According to the invention of claim 3, when the rescue device is dropped from an aircraft, the descent speed is reduced to reduce the impact at the time of landing and damage the propulsion device and the rescue kit. It is possible to prevent the destruction and surely exert the predetermined rescue function.

[Brief description of drawings]

FIG. 1 is a side view showing an entire aircraft drop type indirect rescue device according to an embodiment of the present invention.

FIG. 2 is a side view of the rescue device according to the embodiment.

FIG. 3 is a front view of FIG.

FIG. 4 is an enlarged vertical side view of a main part of FIG.

5 is a cross-sectional view taken along line XX of FIG.

6 is a cross-sectional view taken along the line YY of FIG.

FIG. 7 is a side view, partly in section, showing a valve opening mechanism of an air cylinder incorporated in a lifeboat.

FIG. 8 is a schematic diagram illustrating a rescue operation.

[Explanation of symbols]

DESCRIPTION OF SYMBOLS 1 ... Parachute (speed reducer), 4 ... Guided rescue device, 6 ... Rocket (speed reducer), 9 ... Carrier, 10 ... Propulsion machine storage room, 11 ... Propulsion machine, 13 ... Wireless transceiver, 14 ... Propulsion machine Control part, 15 ... Detachment device, 16 ... Lifebuoy (rescue kit), 17 ... Cylindrical storage case, 43 ... Air cylinder (gas cylinder), 60 ... Aircraft.

Claims (3)

[Claims] 1. A carrier that can float on water, a propulsion device that is stored in the carrier and that can be deployed outside the carrier by remote control, and a propulsion unit that controls the propulsion of the propulsion unit by remote control.

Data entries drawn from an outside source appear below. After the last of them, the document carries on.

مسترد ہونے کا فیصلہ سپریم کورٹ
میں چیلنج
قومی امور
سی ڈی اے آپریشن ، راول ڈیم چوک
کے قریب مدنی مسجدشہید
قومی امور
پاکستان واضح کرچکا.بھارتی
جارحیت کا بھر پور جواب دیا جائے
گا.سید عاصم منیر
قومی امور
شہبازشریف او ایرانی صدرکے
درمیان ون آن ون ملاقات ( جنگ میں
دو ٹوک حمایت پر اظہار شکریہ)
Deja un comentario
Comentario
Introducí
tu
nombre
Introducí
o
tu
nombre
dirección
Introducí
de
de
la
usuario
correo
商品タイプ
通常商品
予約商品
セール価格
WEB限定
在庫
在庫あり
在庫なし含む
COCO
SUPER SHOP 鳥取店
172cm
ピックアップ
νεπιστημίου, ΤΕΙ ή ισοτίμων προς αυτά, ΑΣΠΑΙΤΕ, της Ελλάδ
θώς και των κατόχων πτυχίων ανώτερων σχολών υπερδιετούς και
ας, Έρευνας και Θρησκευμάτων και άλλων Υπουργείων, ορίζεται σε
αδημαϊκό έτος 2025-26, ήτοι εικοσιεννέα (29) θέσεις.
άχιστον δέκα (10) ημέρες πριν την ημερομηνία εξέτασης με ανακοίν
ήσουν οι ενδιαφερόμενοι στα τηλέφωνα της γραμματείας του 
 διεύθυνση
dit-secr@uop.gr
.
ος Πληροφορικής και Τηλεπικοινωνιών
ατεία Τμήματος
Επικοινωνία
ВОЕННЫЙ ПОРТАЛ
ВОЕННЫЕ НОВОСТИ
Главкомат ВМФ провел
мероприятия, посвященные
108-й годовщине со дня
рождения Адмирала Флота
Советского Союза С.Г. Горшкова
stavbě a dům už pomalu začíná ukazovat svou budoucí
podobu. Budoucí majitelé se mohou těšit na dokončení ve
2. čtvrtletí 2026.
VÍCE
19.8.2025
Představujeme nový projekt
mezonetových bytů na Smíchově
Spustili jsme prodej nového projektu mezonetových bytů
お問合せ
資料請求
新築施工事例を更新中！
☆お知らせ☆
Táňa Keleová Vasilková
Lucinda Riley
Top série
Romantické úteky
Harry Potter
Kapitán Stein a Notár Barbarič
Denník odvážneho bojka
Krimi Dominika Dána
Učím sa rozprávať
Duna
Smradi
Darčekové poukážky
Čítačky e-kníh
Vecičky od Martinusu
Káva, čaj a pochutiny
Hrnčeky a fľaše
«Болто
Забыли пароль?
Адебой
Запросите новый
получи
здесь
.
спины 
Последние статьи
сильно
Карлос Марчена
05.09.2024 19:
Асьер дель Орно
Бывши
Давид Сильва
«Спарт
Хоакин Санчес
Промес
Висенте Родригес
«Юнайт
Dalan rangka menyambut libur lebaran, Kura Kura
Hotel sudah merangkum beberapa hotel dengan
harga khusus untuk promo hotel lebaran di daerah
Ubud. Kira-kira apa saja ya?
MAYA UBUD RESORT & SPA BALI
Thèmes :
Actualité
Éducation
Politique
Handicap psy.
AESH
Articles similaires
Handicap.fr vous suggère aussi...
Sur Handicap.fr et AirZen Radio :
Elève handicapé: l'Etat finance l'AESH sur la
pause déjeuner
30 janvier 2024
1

An inductive rescue device comprising: a control unit; a storage case mounted on the carrier; and a rescue kit that is stored in the storage case and is opened to the outside by opening the storage case by remote control. 2. The rescue kit comprises a lifeboat that has a gas cylinder built therein and expands by injecting high-pressure gas ejected from the cylinder in conjunction with the opening operation of the storage case. Guided rescue device described. 3. The guided rescue device according to claim 1, wherein the carrier is provided with a speed reducing device for descending speed when the carrier is dropped from an aircraft.